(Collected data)

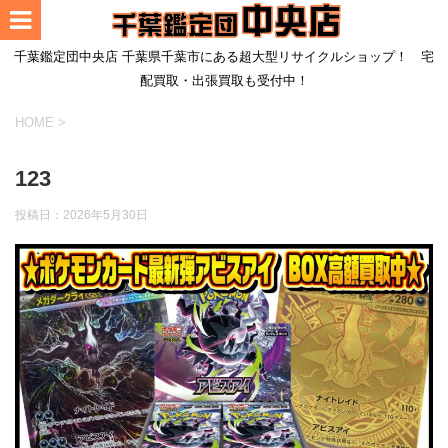
千葉鑑定団中央店 千葉県千葉市にある超大型リサイクルショップ！ 宅
配買取・出張買取も受付中！
HOME
>
123
投稿日：
2026年5月30日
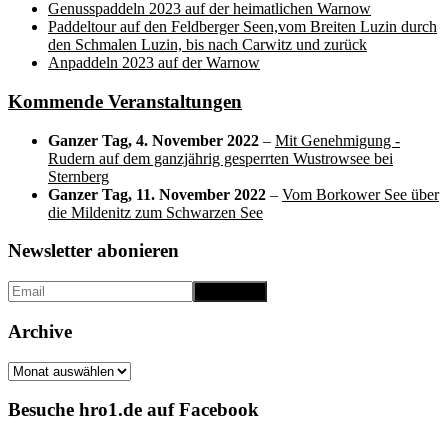
Genusspaddeln 2023 auf der heimatlichen Warnow
Paddeltour auf den Feldberger Seen,vom Breiten Luzin durch
den Schmalen Luzin, bis nach Carwitz und zurück
Anpaddeln 2023 auf der Warnow
Kommende Veranstaltungen
Ganzer Tag,
4. November 2022
–
Mit Genehmigung -
Rudern auf dem ganzjährig gesperrten Wustrowsee bei
Sternberg
Ganzer Tag,
11. November 2022
–
Vom Borkower See über
die Mildenitz zum Schwarzen See
Newsletter abonieren
Archive
Archive
Besuche hro1.de auf Facebook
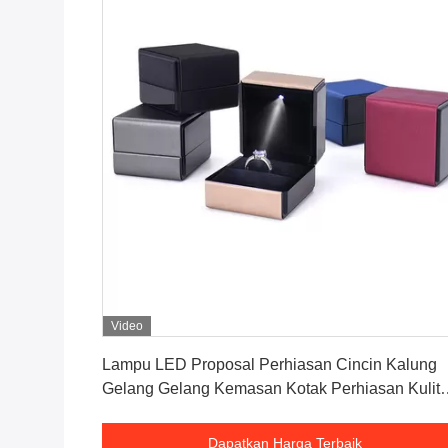
Video
Dapatkan Harga Terbaik
Lampu LED Proposal Perhiasan Cincin Kalung
Gelang Gelang Kemasan Kotak Perhiasan Kulit
Disikat
Dapatkan Harga Terbaik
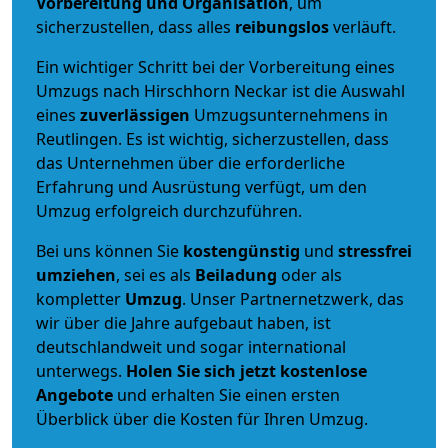
Vorbereitung und Organisation
, um
sicherzustellen, dass alles
reibungslos
verläuft.
Ein wichtiger Schritt bei der Vorbereitung eines
Umzugs nach Hirschhorn Neckar ist die Auswahl
eines
zuverlässigen
Umzugsunternehmens in
Reutlingen. Es ist wichtig, sicherzustellen, dass
das Unternehmen über die erforderliche
Erfahrung und Ausrüstung verfügt, um den
Umzug erfolgreich durchzuführen.
Bei uns können Sie
kostengünstig
und
stressfrei
umziehen
, sei es als
Beiladung
oder als
kompletter
Umzug
. Unser Partnernetzwerk, das
wir über die Jahre aufgebaut haben, ist
deutschlandweit und sogar international
unterwegs.
Holen Sie sich jetzt kostenlose
Angebote
und erhalten Sie einen ersten
Überblick über die Kosten für Ihren Umzug.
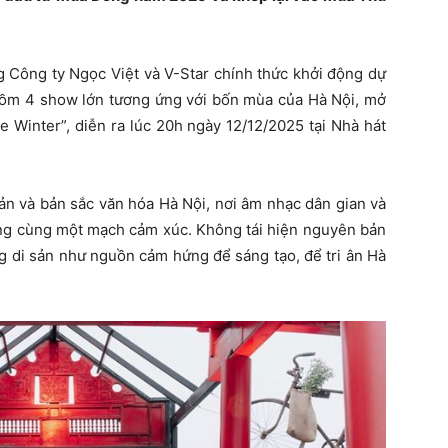
ng Công ty Ngọc Việt và V-Star chính thức khởi động dự
 gồm 4 show lớn tương ứng với bốn mùa của Hà Nội, mở
 Winter”, diễn ra lúc 20h ngày 12/12/2025 tại Nhà hát
sản và bản sắc văn hóa Hà Nội, nơi âm nhạc dân gian và
ong cùng một mạch cảm xúc. Không tái hiện nguyên bản
g di sản như nguồn cảm hứng để sáng tạo, để tri ân Hà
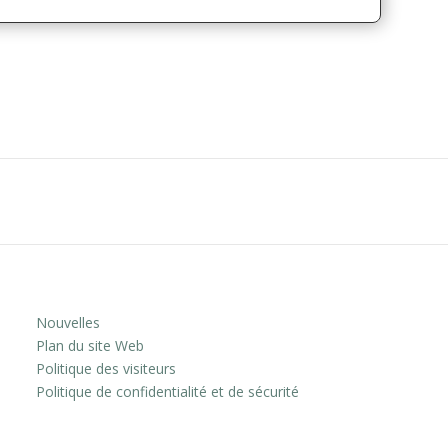
Nouvelles
Plan du site Web
Politique des visiteurs
Politique de confidentialité et de sécurité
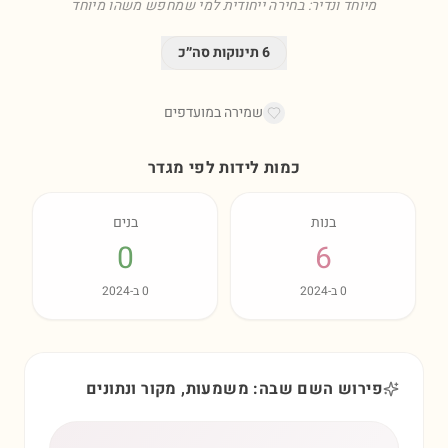
מיוחד ונדיר: בחירה ייחודית למי שמחפש משהו מיוחד
6
תינוקות סה״כ
שמירה במועדפים
כמות לידות לפי מגדר
בנות
בנים
0
6
0
ב-
2024
0
ב-
2024
פירוש השם שבה: משמעות, מקור ונתונים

ABOUT THIS EXERCISE —
Could every entry above be printed again exactly, images excluded?

EXERCISE SOLUTION —
千葉鑑定団中央店 千葉県千葉市にある超大型リサイクルショップ！ 宅
配買取・出張買取も受付中！
HOME
>
123
投稿日：
2026年5月30日
Genusspaddeln 2023 auf der heimatlichen Warnow
Paddeltour auf den Feldberger Seen,vom Breiten Luzin durch
den Schmalen Luzin, bis nach Carwitz und zurück
Anpaddeln 2023 auf der Warnow
Kommende Veranstaltungen
Ganzer Tag,
4. November 2022
–
Mit Genehmigung -
Rudern auf dem ganzjährig gesperrten Wustrowsee bei
Sternberg
Ganzer Tag,
11. November 2022
–
Vom Borkower See über
die Mildenitz zum Schwarzen See
Newsletter abonieren
Archive
Archive
Besuche hro1.de auf Facebook
Video
Dapatkan Harga Terbaik
Lampu LED Proposal Perhiasan Cincin Kalung
Gelang Gelang Kemasan Kotak Perhiasan Kulit
Disikat
Dapatkan Harga Terbaik
Vorbereitung und Organisation
, um
sicherzustellen, dass alles
reibungslos
verläuft.
Ein wichtiger Schritt bei der Vorbereitung eines
Umzugs nach Hirschhorn Neckar ist die Auswahl
eines
zuverlässigen
Umzugsunternehmens in
Reutlingen. Es ist wichtig, sicherzustellen, dass
das Unternehmen über die erforderliche
Erfahrung und Ausrüstung verfügt, um den
Umzug erfolgreich durchzuführen.
Bei uns können Sie
kostengünstig
und
stressfrei
umziehen
, sei es als
Beiladung
oder als
kompletter
Umzug
. Unser Partnernetzwerk, das
wir über die Jahre aufgebaut haben, ist
deutschlandweit und sogar international
unterwegs.
Holen Sie sich jetzt kostenlose
Angebote
und erhalten Sie einen ersten
Überblick über die Kosten für Ihren Umzug.
ng Công ty Ngọc Việt và V-Star chính thức khởi động dự
 gồm 4 show lớn tương ứng với bốn mùa của Hà Nội, mở
 Winter”, diễn ra lúc 20h ngày 12/12/2025 tại Nhà hát
sản và bản sắc văn hóa Hà Nội, nơi âm nhạc dân gian và
ong cùng một mạch cảm xúc. Không tái hiện nguyên bản
g di sản như nguồn cảm hứng để sáng tạo, để tri ân Hà
Nouvelles
Plan du site Web
Politique des visiteurs
Politique de confidentialité et de sécurité
מיוחד ונדיר: בחירה ייחודית למי שמחפש משהו מיוחד
6
תינוקות סה״כ
שמירה במועדפים
כמות לידות לפי מגדר
בנות
בנים
0
6
0
ב-
2024
0
ב-
2024
פירוש השם שבה: משמעות, מקור ונתונים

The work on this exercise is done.